The good news is that even though the store buffer might commit in a ordered way only the oldest store to L1, it can still get plenty of parallelism with respect to the rest of the memory subsystem by looking ahead in the store buffer and making prefetch RFO requests: trying to get the line in the E state in the local core even before the store first in line to commit to L1.

This approach doesn't violate ordering, since the stores are still written in program order, but it allows full parallelism when resolving L1 store misses. It is L1 store misses that really matter anyways: stores hits in L1 can commit rapidly, at least 1 per cycle, so committing a bunch of hits doens't help much: but getting MLP on store misses is very important, especially for scattered stores the prefetcher can't deal with.

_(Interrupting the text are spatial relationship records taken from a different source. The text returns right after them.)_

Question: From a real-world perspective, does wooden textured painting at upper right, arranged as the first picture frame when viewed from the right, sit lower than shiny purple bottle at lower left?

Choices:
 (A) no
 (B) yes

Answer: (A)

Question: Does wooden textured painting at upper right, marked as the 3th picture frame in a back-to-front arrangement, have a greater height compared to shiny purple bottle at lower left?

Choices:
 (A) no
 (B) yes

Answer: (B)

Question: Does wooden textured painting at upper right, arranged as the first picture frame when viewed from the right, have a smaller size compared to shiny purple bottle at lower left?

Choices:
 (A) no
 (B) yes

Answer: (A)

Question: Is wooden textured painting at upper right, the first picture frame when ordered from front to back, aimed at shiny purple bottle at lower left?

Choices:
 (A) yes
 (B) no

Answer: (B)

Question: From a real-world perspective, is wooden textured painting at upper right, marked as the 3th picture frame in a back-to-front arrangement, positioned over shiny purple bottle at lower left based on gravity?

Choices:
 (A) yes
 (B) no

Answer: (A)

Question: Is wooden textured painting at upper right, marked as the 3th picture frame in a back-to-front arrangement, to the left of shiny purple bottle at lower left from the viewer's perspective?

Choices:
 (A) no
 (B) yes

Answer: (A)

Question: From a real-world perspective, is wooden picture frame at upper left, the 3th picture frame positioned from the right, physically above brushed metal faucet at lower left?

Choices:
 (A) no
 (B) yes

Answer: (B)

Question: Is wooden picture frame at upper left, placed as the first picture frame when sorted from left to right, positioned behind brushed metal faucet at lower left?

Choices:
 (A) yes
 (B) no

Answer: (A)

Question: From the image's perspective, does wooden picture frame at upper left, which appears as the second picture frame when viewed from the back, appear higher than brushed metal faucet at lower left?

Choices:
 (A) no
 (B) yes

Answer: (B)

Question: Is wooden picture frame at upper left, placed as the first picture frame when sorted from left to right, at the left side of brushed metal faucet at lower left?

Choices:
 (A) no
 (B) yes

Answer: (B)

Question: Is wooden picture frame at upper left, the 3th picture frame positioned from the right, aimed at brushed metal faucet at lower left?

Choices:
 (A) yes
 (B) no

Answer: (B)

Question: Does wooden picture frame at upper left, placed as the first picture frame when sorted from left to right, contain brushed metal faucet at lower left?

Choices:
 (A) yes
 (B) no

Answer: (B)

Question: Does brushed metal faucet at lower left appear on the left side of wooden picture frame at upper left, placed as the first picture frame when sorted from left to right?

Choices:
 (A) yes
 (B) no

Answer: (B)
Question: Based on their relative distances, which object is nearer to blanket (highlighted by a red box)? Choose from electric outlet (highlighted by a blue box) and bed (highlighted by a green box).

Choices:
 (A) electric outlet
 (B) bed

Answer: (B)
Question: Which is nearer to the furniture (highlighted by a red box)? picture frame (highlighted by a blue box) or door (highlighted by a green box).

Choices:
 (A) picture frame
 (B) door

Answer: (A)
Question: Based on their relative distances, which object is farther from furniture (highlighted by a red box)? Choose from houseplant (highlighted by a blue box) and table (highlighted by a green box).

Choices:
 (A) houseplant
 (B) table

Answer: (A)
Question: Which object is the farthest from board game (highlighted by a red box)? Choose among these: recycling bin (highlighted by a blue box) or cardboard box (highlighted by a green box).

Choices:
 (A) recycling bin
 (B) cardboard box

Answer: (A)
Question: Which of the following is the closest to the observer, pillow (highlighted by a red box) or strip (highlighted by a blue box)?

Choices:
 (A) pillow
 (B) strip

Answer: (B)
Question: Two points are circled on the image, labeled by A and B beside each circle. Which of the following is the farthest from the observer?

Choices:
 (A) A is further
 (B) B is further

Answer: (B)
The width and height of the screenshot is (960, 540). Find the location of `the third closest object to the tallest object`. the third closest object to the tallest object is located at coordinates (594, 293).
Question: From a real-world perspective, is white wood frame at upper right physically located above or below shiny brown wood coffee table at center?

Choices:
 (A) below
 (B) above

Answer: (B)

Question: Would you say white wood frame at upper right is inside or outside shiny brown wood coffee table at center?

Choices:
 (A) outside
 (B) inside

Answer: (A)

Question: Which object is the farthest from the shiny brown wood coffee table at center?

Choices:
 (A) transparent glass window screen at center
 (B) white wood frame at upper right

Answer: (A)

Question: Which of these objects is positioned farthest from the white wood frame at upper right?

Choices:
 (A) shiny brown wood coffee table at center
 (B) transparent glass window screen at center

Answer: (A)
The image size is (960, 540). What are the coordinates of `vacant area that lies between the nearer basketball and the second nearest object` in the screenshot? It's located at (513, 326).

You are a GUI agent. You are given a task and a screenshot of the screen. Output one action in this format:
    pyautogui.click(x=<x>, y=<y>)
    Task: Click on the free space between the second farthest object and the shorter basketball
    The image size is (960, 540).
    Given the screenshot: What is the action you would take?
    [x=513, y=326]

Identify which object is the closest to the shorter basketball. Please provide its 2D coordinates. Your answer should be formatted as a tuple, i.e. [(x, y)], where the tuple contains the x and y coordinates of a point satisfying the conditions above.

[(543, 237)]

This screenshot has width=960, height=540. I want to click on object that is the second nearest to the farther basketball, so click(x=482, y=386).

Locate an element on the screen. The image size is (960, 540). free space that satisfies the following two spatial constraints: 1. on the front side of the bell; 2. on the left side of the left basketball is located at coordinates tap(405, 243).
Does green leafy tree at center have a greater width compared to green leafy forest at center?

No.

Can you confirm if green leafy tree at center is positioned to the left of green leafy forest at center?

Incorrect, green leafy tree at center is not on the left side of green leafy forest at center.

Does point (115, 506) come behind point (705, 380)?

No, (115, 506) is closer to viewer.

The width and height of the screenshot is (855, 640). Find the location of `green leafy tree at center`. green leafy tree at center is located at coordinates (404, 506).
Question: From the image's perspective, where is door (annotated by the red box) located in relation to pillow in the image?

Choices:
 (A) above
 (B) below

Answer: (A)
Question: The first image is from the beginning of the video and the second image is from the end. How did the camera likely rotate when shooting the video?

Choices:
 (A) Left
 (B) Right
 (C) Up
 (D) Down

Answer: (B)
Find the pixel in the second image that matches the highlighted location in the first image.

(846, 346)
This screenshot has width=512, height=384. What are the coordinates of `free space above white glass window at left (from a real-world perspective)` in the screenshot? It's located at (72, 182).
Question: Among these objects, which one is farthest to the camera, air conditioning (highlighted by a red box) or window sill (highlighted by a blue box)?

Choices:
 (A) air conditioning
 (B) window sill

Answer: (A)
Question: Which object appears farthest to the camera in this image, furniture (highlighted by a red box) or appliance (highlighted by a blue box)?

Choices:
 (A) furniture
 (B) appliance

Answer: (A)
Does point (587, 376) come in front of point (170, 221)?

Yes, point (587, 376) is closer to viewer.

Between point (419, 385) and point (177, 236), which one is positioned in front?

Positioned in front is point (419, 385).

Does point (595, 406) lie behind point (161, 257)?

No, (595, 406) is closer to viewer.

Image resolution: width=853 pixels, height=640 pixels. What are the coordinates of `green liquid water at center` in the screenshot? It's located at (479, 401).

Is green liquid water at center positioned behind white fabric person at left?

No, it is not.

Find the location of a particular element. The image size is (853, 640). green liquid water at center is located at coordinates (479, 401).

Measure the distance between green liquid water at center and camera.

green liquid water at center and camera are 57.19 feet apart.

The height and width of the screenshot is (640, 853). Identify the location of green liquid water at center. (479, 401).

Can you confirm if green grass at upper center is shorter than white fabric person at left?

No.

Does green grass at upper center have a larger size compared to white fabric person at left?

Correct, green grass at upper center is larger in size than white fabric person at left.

Do x86 chips actually use a technique like this? Almost certainly. Most convincingly, tests of a long series of random writes show a much better average latency than the full memory latency, implying MLP significantly better than one. You can also find patents like this one or this one where Intel describes pretty much exactly this method.

Still, nothing is perfect. There is some evidence that ordering concerns causes weird performance hiccups when stores are missing L1, even if they hit in L2.

¹ It is certainly possible that it can commit stores out of order if in maintains the illusion of in-order commit, e.g., by not relinquishing ownership of cache lines written out of order until order is restored, but this is prone to deadlocks and other complicated cases, and I have no evidence that x86 does so.